I lied every time I tried to be whatever I thought people wanted me to be.
I lied when I didn’t speak up.
The fact is, I was a liar and I didn’t even realize it.
So many instances from my life are jumping into my mind at the moment. Like the night I pushed my brother and screamed at him because the rage inside of me was so huge. The time I told a friend that I didn’t like the painting in her room and she still liked me anyway. And of course all the times I got caught in my own trap because I just couldn’t say what was true for me. One of those traps was a 5 year marriage.
Actually, I think it was that marriage that did the trick. I just shake my head when I consider how much I tried to fit into the box of what I thought that man wanted me to be. I swear I think I lied to him every day from the minute I said I’d go out with him until I said “We need to get a divorce”. Ugh.
I never intended to be a liar. I just wanted to be loved, I wanted to make other people happy, I wanted people to like me…and well…in some ways, rescue me. That was just a deadly fucking combination for me. It was a soul sucking, dangerous…stupid combination.

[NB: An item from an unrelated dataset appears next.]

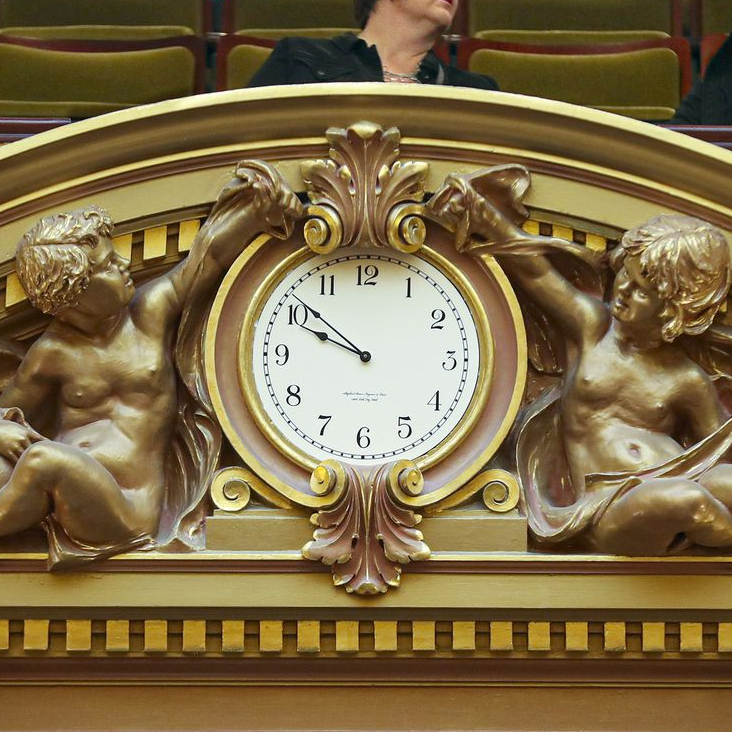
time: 9:51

Getting trapped in that 5 year marriage woke me up. Somewhere in the middle of it, I found that I had completely lost my voice. I decided that I would figure out who I was and start living from that place. I slowly began telling the truth to my friends about who I was and what I liked. The great thing was…they still loved me and it gave me confidence to tell even greater truths. Telling my ex that I wanted out was one of those greater truths.
It turns out, he wanted out too and we had the fastest divorce on record. I told him in November, and our divorce was final the following April (a mere 5 months later).
There was still some lying and people pleasing for a bit after that…but eventually, I just really got tired of the drama. I decided to tell the truth every single day…even when it was uncomfortable. It often turned out the only really uncomfortable part was in my head. I soon discovered that I could tell other people the truth…my truth…and they could handle it.
And the best part…nobody died. I didn’t…they didn’t. The world survived me telling the truth.
It seems that the more truths I told, the more I wanted to tell! I had found my voice again.
The big test came when I had to tell my mom and my family that I’m an intuitive and that I talk to Angels and Spirits. It was a choice I wrestled with for a long time, but finally it came down to this single thought that enabled me to say the words.
“Well…it’s not like they don’t already know I’m different”
I knew very well that as soon as I told Mom, the whole family would know. I wasn’t really sure how that was going to go. True to form, however, Mom took it in stride and loved me anyway. There are family members who have chosen to reject me for my beliefs…but even that doesn’t hurt too much. I’ve let them know that I still love them and that they are welcome to ask me questions if they have any.
But the most liberating thing that came out of that bit was that I stood firm. I stood in my truth.
I didn’t bend or try to accommodate or even try to let them know that we share many beliefs in common. I didn’t justify. I just said ”this is who I am, it’s ok if you don’t agree. I still love you anyway. “
I wasn’t radical or argumentative. I decided that either they handle my truth or they don’t. How they deal with it is not my problem.
Having come from that place, integrity is everything for me now. It’s the sweet spot in my existence. It’s where I stand and it feels incredibly good.
So…can you do it? Yes, you can.
Is it scary? Yes it is.
But the fear that you have is based in this whole idea of not-enoughness, in the lies we were told as kids, in the sense that we’re not lovable if we don’t accommodate.
And that is the biggest lie of all. Don’t believe it for a second.